* [SUPPLIED PASSAGE]

Just over two years ago, one of these T206 Honus Wagner baseball cards sold for $1.2 million. This past weekend, one of these cards set a world record after selling for $6.606 million at auction.

Only 56 copies of the T206 Honus Wagner baseball card are known to exist in the world making it one of the rarest items in baseball memorabilia and one of the most expensive baseball cards in the world. The American Tobacco Company (ATC) made distributed somewhere between 57 to 200 of these T206 Honus Wagner baseball cards between 1909 to 1911 as part of its T206 series. According to Wiki, the other cards in the T206 series had thousands of prints whereas the Honus Wagner was limited to extremely limited production.

It was just this past January when the world record was broken for the most expensive baseball card ever sold. That was a 1952 Topps Mickey Mantle card that sold for $5.2 million at auction. Then in April, someone purchased a LeBron James autographed rookie card for the same price.

* [PROVIDED DATA]
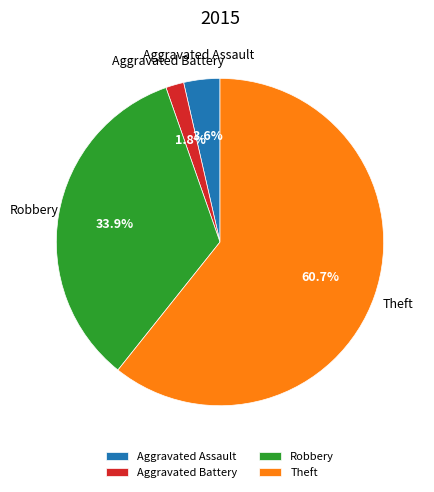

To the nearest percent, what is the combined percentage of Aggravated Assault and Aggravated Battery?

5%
* * *
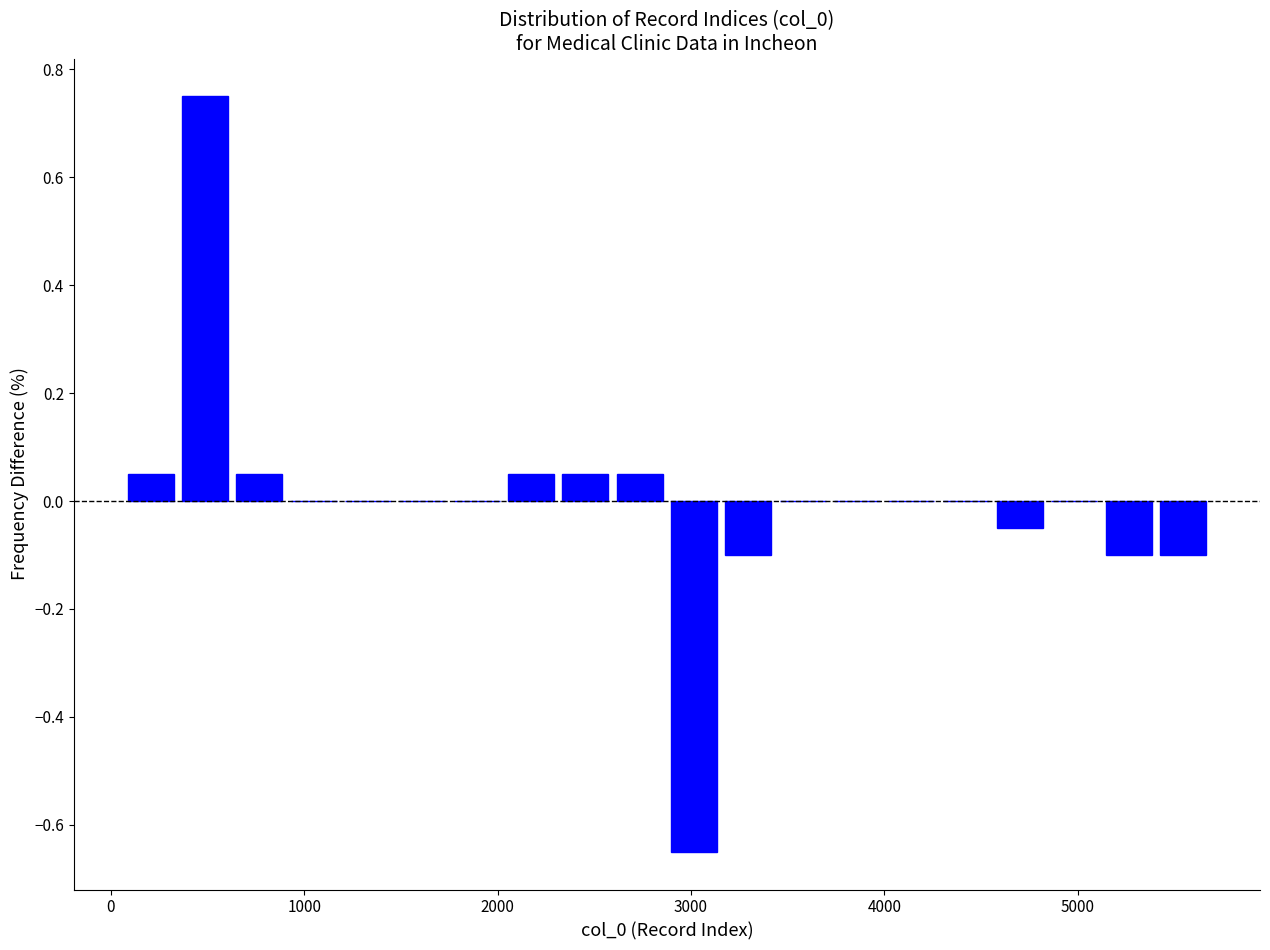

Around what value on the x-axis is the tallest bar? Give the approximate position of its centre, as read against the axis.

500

* [DIRECTIONS]
**1.** Write out the Honus Wagner card passage word for word, from "Just over two" up to and including "for $6.606 million at auction.".
**2.** Extend the passage on the Honus Wagner baseball card, picking up right after its final sentence.
The material above stands apart from the passage on the Honus Wagner baseball card.

* [ANSWERS PROVIDED]
**1.**
Just over two years ago, one of these T206 Honus Wagner baseball cards sold for $1.2 million. This past weekend, one of these cards set a world record after selling for $6.606 million at auction.

**2.**
This auction was brokered by Robert Edward Auctions and according to ESPN’s Chalk, it was on display at the National Sports Collectors Convention in Rosemont, Illinois where just shy of 100,000 people attended…. Let that sink in for a moment, nearly 100,000 people just attended a convention for sports collectibles and memorabilia.

The buyer and the seller have both chosen to remain anonymous. Which to be fair, if I was spending $6.606 million on a baseball card I wouldn’t want anyone to know about it either.

This particular T206 Wagner was the first-ever Wagner sold at a public auction back in 1973. It was sold then for $1,100. Three years later it sold for $2,500. Now it just sold for $6.606 MILLION.